「いとま特例」って何?——急な採用でも対応できる、こども性暴力防止法の例外措置
「いとま特例」——初めて聞いた方は「なんだそれ?」と思うかもしれません😊
こども性暴力防止法(日本版DBS)では、こどもと接する業務に就く従事者について、原則として業務に従事させる前に犯罪事実確認を行う必要があります。
しかし現実には、「急に欠員が出て、すぐに人を入れなければならない」という場面は珍しくありません。そういったやむを得ない状況に対応するための例外措置が「いとま特例」です。
01|「いとま特例」とは何か
いとま特例とは、以下の条件をすべて満たす場合に、犯罪事実確認を行う前に業務に従事させることが例外的に認められる措置です。
- 従事者に急な欠員が生じた場合などのやむを得ない事情があること
- 対象業務に従事させるまでに犯罪事実確認を行ういとま(時間的余裕)がないこと
- 直ちに従事させなければ事業の運営に著しい支障が生じること
この場合、当該業務に従事させた日から原則3か月以内(一定の場合は6か月以内)に犯罪事実確認を行うことができます。
02|「やむを得ない事情」にはどんな場合が該当するか
こども家庭庁の資料では、「やむを得ない事情」に該当する具体的な場合として以下が示されています。
- 学級数の増加等による急な増員や予見不可能な欠員
- 予算編成上の制約等によって内示等の異動の決定が直前となる人事異動
- 労働者派遣契約等の締結の遅れ
- 合併等の組織変更
- 許認可等の時期によって事業運営開始までの期間を十分に確保できない場合
- 十分な時間的余裕をもって交付申請をしたにもかかわらず、こども家庭庁から従事開始までに犯罪事実確認書の交付が受けられない場合
ただし、いとま特例はあくまでも例外措置です。「手続きが面倒だから後回しにする」「なんとなく間に合わなかった」という場合は該当しません。

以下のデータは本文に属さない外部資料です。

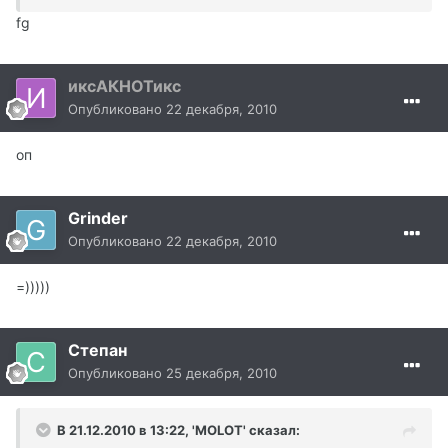
fg
иксАКНОТикс
Опубликовано
22 декабря, 2010
оп
Grinder
Опубликовано
22 декабря, 2010
=)))))
Степан
Опубликовано
25 декабря, 2010
В 21.12.2010 в 13:22, 'MOLOT' сказал: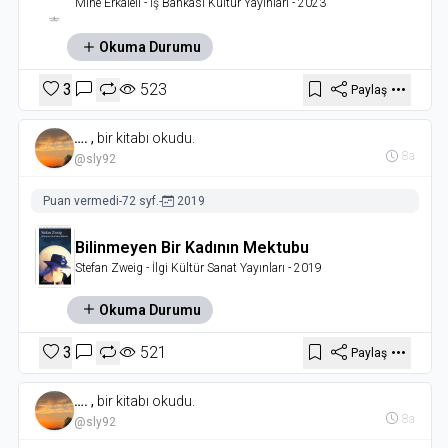
Mine Erkaleli
- İş Bankası Kültür Yayınları
- 2023
Okuma Durumu
3
523
Paylaş
….
,
bir kitabı okudu.
8a
@sly92
Puan vermedi
-
72 syf.
-
2019
Bilinmeyen Bir Kadının Mektubu
Stefan Zweig
- İlgi Kültür Sanat Yayınları
- 2019
Okuma Durumu
3
521
Paylaş
….
,
bir kitabı okudu.
8a
@sly92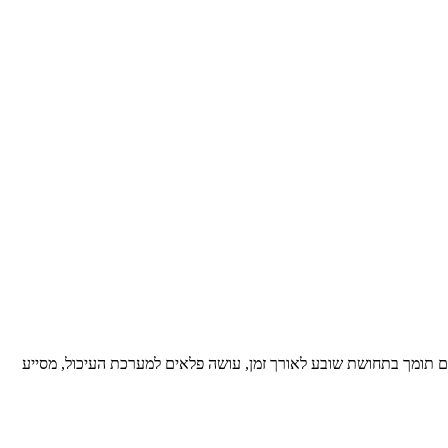
ו, ואם זה לא מספיק, הגלעין גם תומך בתחושת שובע לאורך זמן, עושה פלאים למערכת העיכול, מסייע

03|いとま特例が適用される場合、事業者がしなければならないこと
いとま特例が適用される場合、事業者にはまず以下の3つの対応が求められます。
- 可能な限り速やかに犯罪事実確認を行うこと
- いとま特例の対象となること、講じる措置の内容、違反した場合は処分の対象となることなどについて、採用段階等を通してあらかじめ対象者本人に伝達すること
- 必要に応じて、こどもやその保護者にもいとま特例を適用する場面があり得る旨を説明し、理解を得ること
さらに事業者は、以下のすべての措置を講じる必要があります。
| 講じる必要がある措置 | 内容 |
|---|---|
| ① 一対一にさせない | 原則として、こどもといとま特例が適用される対象業務従事者とを一対一にさせないこと |
| ② 研修を受講させる | いとま特例が適用される対象業務従事者に、いとま特例の趣旨や必要な措置、児童対象性暴力等の防止に関する研修を受講させること |
| ③ 管理職による巡回 | 管理職による定期的な巡回・声掛け等を行うこと |
なお、やむを得ず一対一になる場合の対応等の詳細については、こども家庭庁のガイドラインⅥ.安全確保措置(犯罪事実確認)の「2(3)いとま特例」をご参照ください。